Outro reality show gastronômico comandado por ele, o “MasterChef”, se espalhou em muitas versões pelo mundo e, junto com o formato, popularizou o tipo ranzinza, que adora parecer o diabo para os trêmulos candidatos do programa. No Brasil, Érick Jacquin e Henrique Fogaça disputam para ver quem faz a cara mais feia e fica com a função — enquanto a simpática Paola Carosella faz a linha “há que ser duro, sem perder a ternura jamais”.
A figura do chef carrasco com certeza não é nova na história da gastronomia, mas não há nada mais patético do que esse tipo. Qualquer fome desaparece quando assistimos ao estressante “Hell’s Kitchen” — e o estresse não vem da competição em si, mas da histeria do chef — ou o mais recente “O Mundo de Jacquin”, em que o jurado do “MasterChef Brasil” tem o espaço todinho só para exibir seu mau-humor, impaciência e falta de habilidade para ser gentil com os outros.
Se a comida em si traz a energia de quem a prepara, não deve ser nada saudável a que vem de uma cozinha onde os responsáveis por fazê-la são movidos a destratos e humilhações, onde o trabalho é conduzido pela arrogância. Comer é um dos maiores prazeres da vida e, por isso mesmo, é difícil compreender por que esse prazer teria que estar associado a cenas tão deprimentes.
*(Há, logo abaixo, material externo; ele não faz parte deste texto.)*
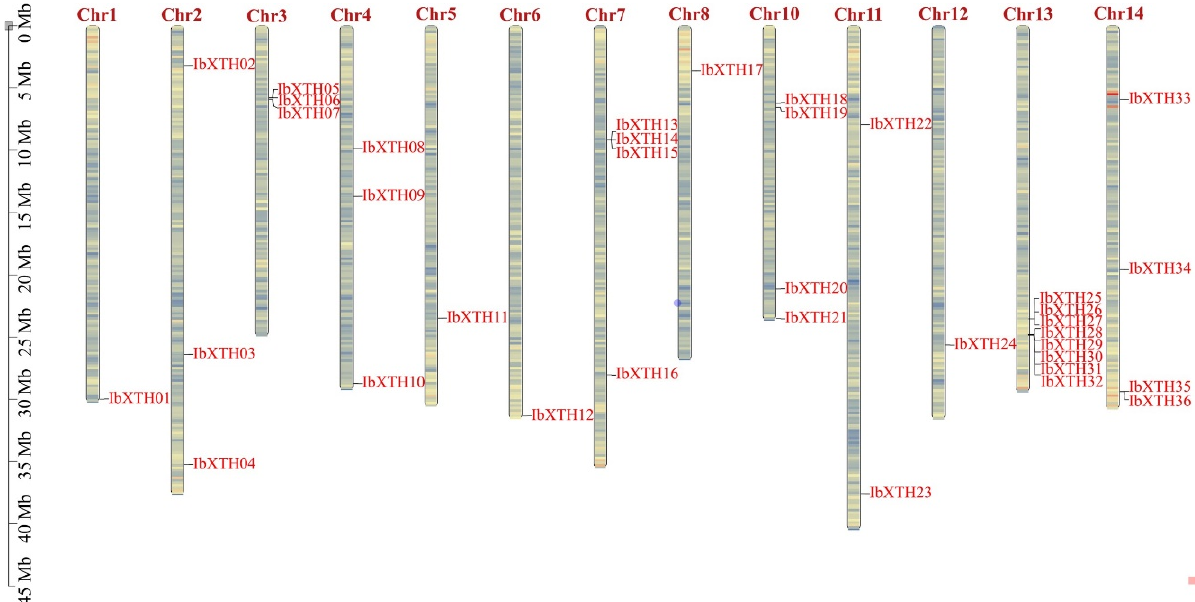
Figure 1. Gene location of the sweet potato XTHs , which were designated based on their chromosomal locations. The map was constructed and visualized by TBtools.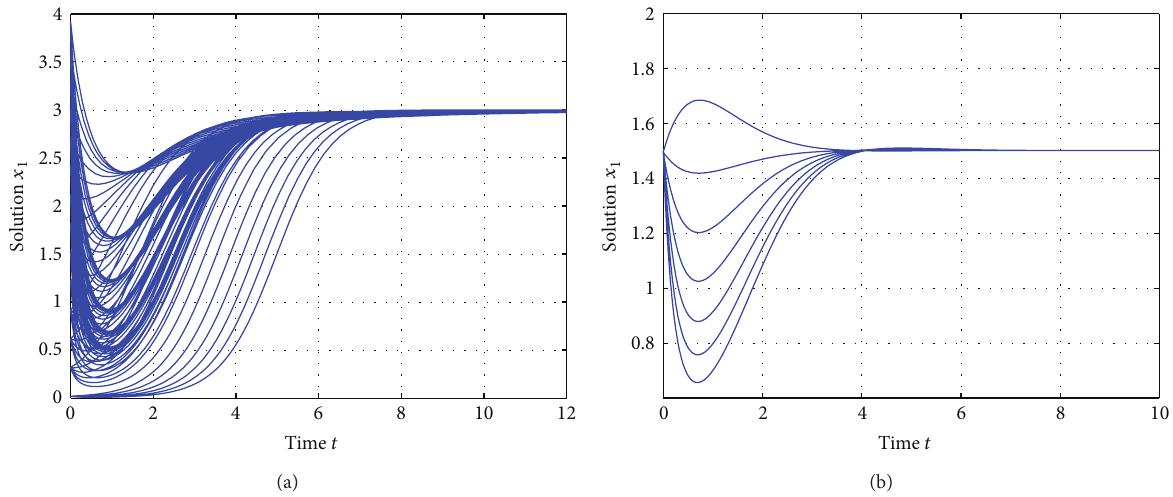
Figure 2: The trajectory of the prey 𝑥 1 of model (30) with (a) 𝑏 1 = 1.5 and 𝜏 = 0 ; (b) 𝑏 1 = 1.5 , 𝜏 ̸=0 , and 𝑥 𝑑 = (1.5,0.5) .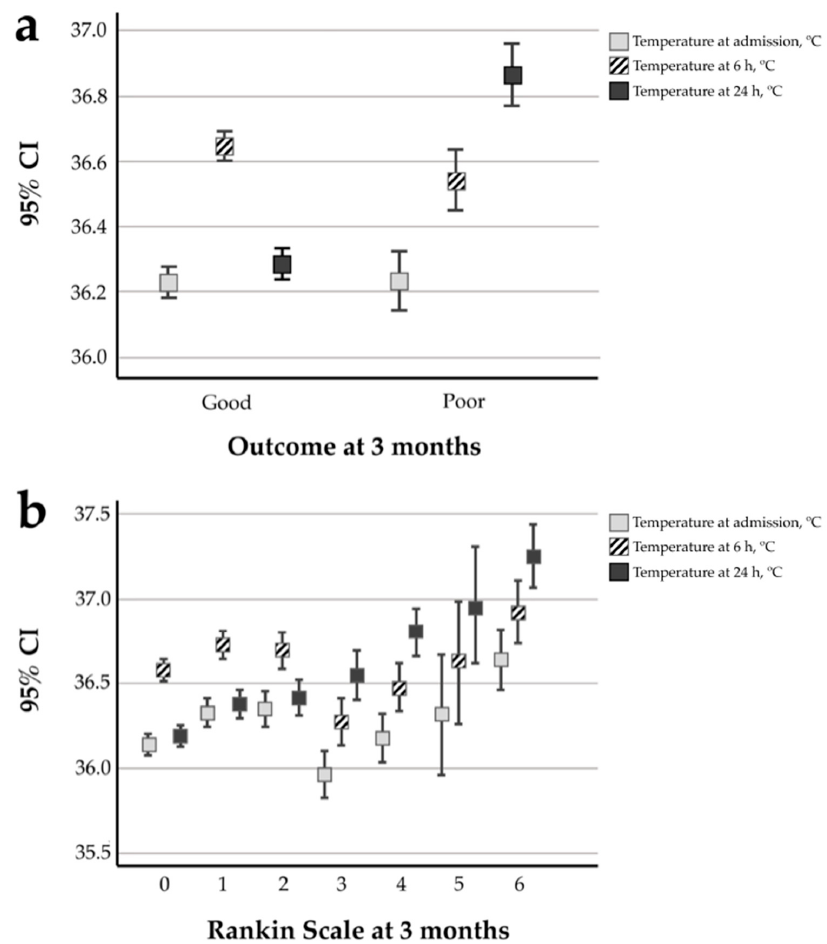
Figure 2. Evaluation of functional outcomes at 3 months. ( a ) Temperatures at admission and 6 and 24 h in relation to patient outcomes. ( b ) Temperatures at admission and 6 and 24 h in relation to modified Rankin Scale scores at 3 months.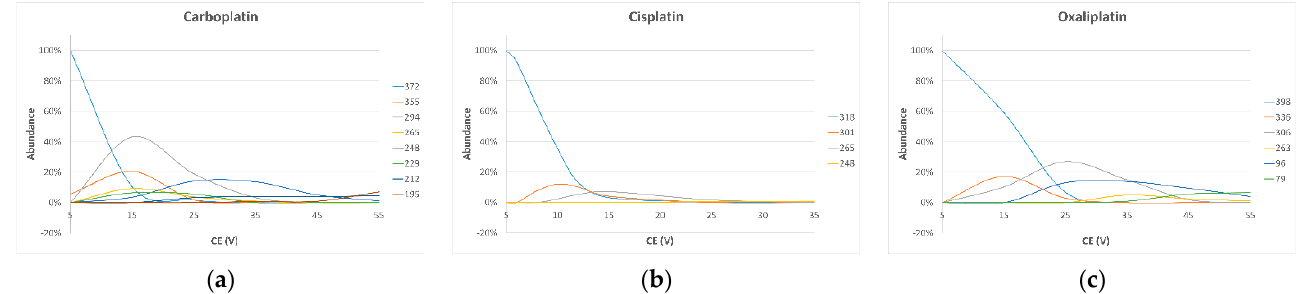
Figure 2. Collision breakdown curves obtained from PIS analysis reporting CE (V) versus percentage abundance. Each panel shows an analyte: ( a ) cisplatin; ( b ) carboplatin; ( c ) oxaliplatin.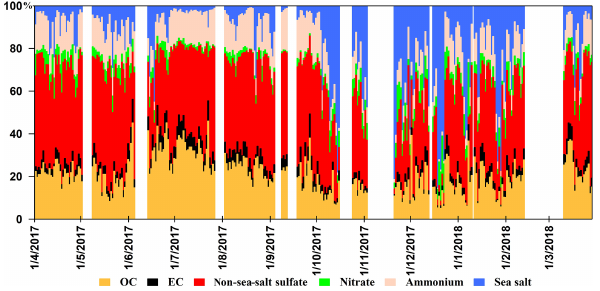
Figure 5. Daily mass fraction of major PM 2 . 5 chemical components measured during 1 April 2017–31 March 2018.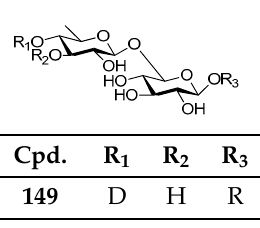
Figure 13. Structure of compound 148 .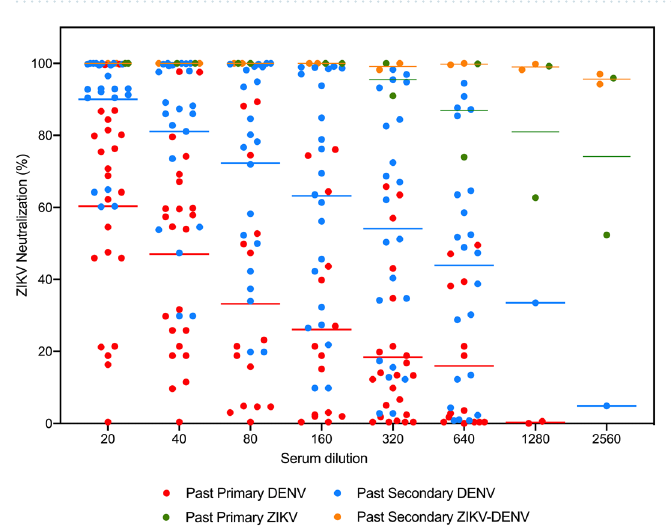
Figure 5. ZIKV-neutralizing activity of serum samples. Comparison of ZIKV-neutralizing activity in subjects with serostatus indicative of past primary DENV serotype 1, 2, or 3 (red dot), past secondary DENV (blue dot), past primary ZIKV (green dot), and past secondary ZIKV and DENV (orange dot) infection . Each dot represents an individual sample. Horizontal bar represents the mean (N =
É verdade que o ambiente de uma cozinha não é dos mais amenos para quem trabalha — tem o calor, a corrida contra o relógio, a pressão para não cometer erros… Em meio a tudo isso, a tirania do chef pode até ser inevitável na vida real — embora a estupidez nunca seja aceitável na relação entre chefes e subordinados, tanto faz se numa cozinha industrial, num escritório, numa fábrica ou onde quer que seja.
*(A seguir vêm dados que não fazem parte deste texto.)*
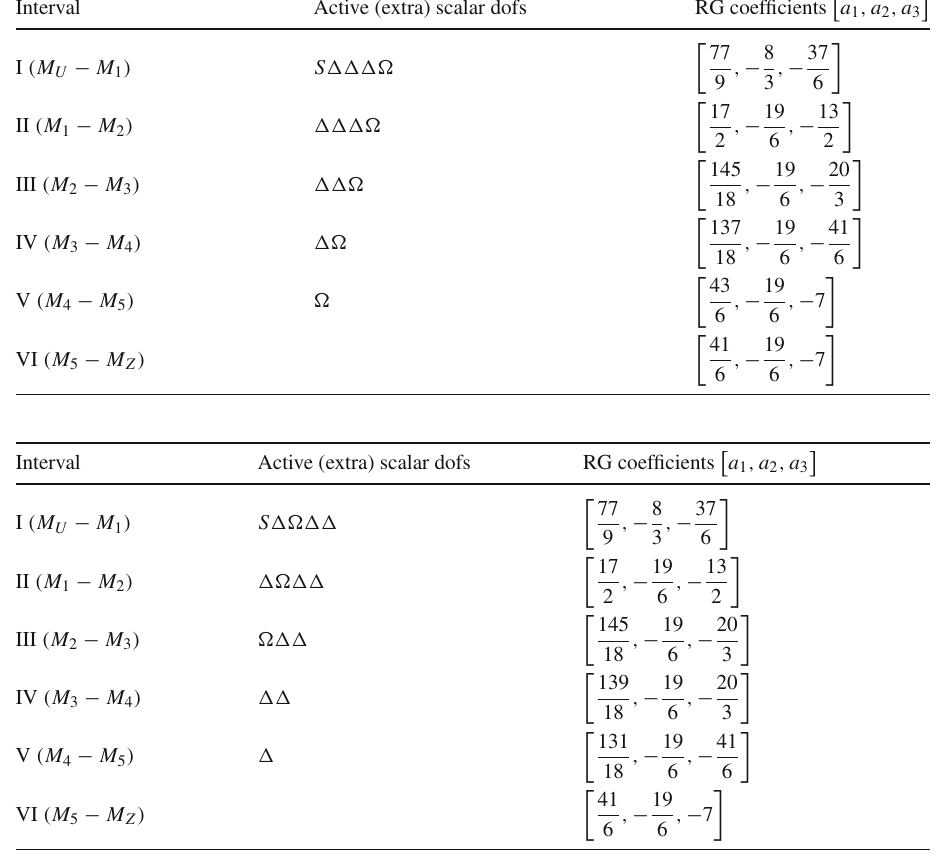
Table 4 The distribution of the new scalars among the energy intervals and the corresponding RG coefficients for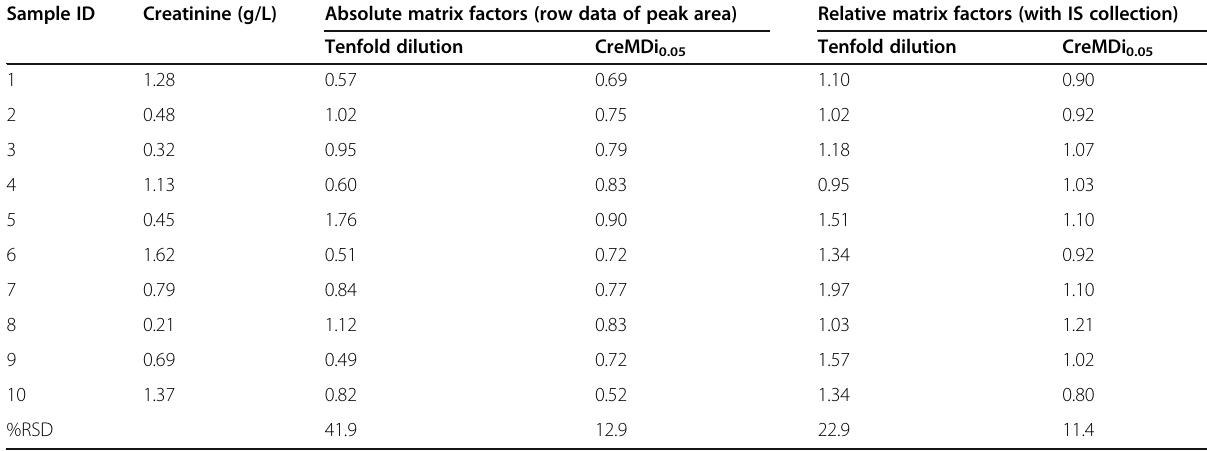
Table 3 Absolute and relative matrix factors of 10 individuals Sample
No entanto, utilizado como matéria-prima para os reality shows, esse jogo de dominação soa apenas como um espetáculo desnecessário, uma encenação tola, um desserviço à gastronomia. Infelizmente, é provável que venha exatamente daí o sucesso das competições culinárias atualmente exibidas pela televisão. Afinal, o que a maioria quer é ver o circo pegar fogo — e neste caso é nisso que a cozinha se transforma, num circo.